22 Jul 2021
Doherty Institute receives generous donation from Morningside Foundation to fund next virology expert
The Peter Doherty Institute for Infection and Immunity (Doherty Institute) is seeking a talented, early to mid-career researcher for the Locarnini-Morningside Fellowship in Virology.
The prestigious Fellowship was made possible thanks to the Morningside Foundation’s generous donation to create a fund to support talented early to mid-career researchers in the area of virology.
The Morningside Foundation has a long history of supporting science and enabling education through philanthropic donations, beginning in 1996 with the establishment of the Morningside Centre for Mathematics.
Their philanthropic efforts now benefit a global audience and include providing 500 scholarships annually to allow underprivileged students to attend top universities and gifting $350 million to Harvard University to support its School of Public Health.
University of Melbourne Professor Sharon Lewin, Director of the Doherty Institute, thanked the Morningside Foundation for their significant support and said the Fellowship is an exciting opportunity for a talented researcher.
“We are absolutely thrilled to be working with the Morningside Foundation to create this opportunity for an up and coming virologist who will be able to develop and lead their own research program at the Doherty Institute,” Professor Lewin said.
“It is a generous support package, which includes salary support for three years, and a small budget for consumables.”

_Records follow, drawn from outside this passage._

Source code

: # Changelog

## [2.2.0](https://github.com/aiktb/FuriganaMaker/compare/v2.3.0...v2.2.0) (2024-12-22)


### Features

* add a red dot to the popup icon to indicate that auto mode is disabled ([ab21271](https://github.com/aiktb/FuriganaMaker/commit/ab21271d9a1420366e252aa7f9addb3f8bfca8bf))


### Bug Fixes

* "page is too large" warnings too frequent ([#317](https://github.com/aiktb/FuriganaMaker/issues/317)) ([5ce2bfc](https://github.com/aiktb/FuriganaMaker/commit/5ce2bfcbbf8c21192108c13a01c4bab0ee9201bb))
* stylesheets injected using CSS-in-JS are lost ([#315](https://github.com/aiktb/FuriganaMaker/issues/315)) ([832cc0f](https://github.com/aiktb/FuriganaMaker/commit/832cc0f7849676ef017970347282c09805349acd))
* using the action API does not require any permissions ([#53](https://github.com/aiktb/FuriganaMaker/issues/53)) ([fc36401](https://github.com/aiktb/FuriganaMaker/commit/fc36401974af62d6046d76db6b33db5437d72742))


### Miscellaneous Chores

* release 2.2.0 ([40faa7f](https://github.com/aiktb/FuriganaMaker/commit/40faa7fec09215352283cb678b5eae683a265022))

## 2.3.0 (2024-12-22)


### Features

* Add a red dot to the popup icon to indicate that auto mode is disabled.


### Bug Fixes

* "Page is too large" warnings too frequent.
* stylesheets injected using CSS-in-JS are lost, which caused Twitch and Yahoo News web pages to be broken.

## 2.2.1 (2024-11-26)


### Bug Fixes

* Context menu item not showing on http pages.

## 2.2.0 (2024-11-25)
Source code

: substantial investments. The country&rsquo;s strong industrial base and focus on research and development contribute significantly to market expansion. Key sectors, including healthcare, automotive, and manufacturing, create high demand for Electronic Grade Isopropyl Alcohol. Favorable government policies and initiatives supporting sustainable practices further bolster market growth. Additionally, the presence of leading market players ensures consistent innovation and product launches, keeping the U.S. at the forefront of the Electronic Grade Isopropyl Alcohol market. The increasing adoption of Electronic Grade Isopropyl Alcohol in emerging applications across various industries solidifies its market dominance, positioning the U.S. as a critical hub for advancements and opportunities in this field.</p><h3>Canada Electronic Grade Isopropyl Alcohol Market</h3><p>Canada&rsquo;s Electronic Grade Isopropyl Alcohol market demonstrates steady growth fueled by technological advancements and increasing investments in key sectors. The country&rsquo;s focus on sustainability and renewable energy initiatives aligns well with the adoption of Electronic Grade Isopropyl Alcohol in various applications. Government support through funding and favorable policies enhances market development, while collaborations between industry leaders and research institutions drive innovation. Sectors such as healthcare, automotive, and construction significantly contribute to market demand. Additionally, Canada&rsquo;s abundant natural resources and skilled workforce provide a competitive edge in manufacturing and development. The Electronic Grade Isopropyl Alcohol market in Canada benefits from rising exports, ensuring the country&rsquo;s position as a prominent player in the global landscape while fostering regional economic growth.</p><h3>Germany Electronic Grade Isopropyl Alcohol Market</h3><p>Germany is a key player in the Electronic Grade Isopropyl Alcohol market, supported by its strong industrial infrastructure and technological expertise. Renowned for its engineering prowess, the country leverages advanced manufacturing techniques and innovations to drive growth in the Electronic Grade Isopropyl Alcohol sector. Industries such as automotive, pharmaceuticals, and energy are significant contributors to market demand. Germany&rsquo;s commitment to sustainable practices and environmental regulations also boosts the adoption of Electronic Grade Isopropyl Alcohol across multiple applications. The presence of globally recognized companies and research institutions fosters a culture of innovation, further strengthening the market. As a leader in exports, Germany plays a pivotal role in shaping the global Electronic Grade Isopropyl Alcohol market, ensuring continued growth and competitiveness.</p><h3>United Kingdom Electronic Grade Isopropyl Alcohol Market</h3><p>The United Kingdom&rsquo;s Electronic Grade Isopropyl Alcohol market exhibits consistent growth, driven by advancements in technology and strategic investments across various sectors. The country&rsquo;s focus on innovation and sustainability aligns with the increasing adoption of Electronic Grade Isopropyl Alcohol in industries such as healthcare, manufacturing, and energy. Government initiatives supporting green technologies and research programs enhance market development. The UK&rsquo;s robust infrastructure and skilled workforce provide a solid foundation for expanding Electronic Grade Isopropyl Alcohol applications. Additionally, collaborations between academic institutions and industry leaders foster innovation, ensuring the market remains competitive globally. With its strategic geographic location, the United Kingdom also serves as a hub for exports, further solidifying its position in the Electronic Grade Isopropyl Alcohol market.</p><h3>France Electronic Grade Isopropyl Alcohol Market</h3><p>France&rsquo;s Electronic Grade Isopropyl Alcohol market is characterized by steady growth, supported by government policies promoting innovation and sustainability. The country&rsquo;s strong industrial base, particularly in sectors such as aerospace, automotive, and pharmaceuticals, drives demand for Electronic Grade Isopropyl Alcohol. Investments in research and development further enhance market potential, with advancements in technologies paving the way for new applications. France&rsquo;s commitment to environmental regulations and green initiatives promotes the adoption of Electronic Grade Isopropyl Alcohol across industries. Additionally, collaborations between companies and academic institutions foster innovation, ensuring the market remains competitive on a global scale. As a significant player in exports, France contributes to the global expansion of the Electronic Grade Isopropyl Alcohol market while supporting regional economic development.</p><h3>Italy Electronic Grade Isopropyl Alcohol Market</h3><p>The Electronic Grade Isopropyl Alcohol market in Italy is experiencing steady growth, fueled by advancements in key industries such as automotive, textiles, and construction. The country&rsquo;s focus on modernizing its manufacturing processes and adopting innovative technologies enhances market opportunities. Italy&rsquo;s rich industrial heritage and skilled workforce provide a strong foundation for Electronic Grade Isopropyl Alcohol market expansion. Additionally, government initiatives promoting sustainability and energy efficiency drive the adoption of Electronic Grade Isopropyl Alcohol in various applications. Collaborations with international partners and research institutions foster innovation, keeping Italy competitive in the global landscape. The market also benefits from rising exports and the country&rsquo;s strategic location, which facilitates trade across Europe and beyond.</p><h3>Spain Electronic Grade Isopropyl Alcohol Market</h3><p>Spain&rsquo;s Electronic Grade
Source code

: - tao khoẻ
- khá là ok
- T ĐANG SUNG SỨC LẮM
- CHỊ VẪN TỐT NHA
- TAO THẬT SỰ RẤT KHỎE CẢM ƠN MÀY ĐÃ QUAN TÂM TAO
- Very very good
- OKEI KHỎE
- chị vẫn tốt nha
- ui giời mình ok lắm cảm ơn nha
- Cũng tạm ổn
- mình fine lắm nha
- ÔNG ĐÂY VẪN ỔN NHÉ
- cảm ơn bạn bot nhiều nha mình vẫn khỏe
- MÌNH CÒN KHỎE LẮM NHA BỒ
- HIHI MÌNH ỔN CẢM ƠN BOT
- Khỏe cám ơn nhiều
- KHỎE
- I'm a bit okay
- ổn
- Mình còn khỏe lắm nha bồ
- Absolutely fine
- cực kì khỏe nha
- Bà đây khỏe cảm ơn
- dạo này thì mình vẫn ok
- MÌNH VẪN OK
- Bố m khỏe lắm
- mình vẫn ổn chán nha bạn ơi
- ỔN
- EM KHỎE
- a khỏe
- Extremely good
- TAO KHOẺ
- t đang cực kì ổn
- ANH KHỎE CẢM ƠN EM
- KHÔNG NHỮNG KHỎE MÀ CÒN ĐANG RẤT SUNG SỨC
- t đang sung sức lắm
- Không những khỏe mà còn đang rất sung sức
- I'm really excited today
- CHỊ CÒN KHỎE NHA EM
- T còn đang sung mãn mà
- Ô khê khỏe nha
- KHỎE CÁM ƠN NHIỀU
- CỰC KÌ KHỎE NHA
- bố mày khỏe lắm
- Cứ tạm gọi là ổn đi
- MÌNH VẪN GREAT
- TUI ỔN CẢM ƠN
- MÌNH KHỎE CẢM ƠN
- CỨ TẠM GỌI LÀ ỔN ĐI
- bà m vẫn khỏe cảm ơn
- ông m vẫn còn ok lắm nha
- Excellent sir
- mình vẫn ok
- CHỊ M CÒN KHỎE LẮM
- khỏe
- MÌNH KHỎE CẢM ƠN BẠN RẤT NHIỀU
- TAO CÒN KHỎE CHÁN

The focus of work can be laboratory-based virology or pathogenesis, epidemiology, clinical research, public health or clinical trials.
The Fellowship is named in honour of Professor Locarnini, who retired as Head of Research and Molecular Development at the Victorian Infectious Diseases Reference Laboratory at the Doherty Institute in 2019.
“Professor Locarnini’s decades of research and public health contributions in understanding viral infectious diseases and hepatitis have advanced the field of molecular virology and drug resistance, leading to improved diagnosis, treatment and control of viral hepatitis,” said Professor Lewin.
“It is fitting that the Fellowship supporting the next generation of virology researchers is named after someone who had such a profound impact on human health and the field of virology.”
One fellowship will be awarded in 2021. Interested applicants should view the position description and application process online.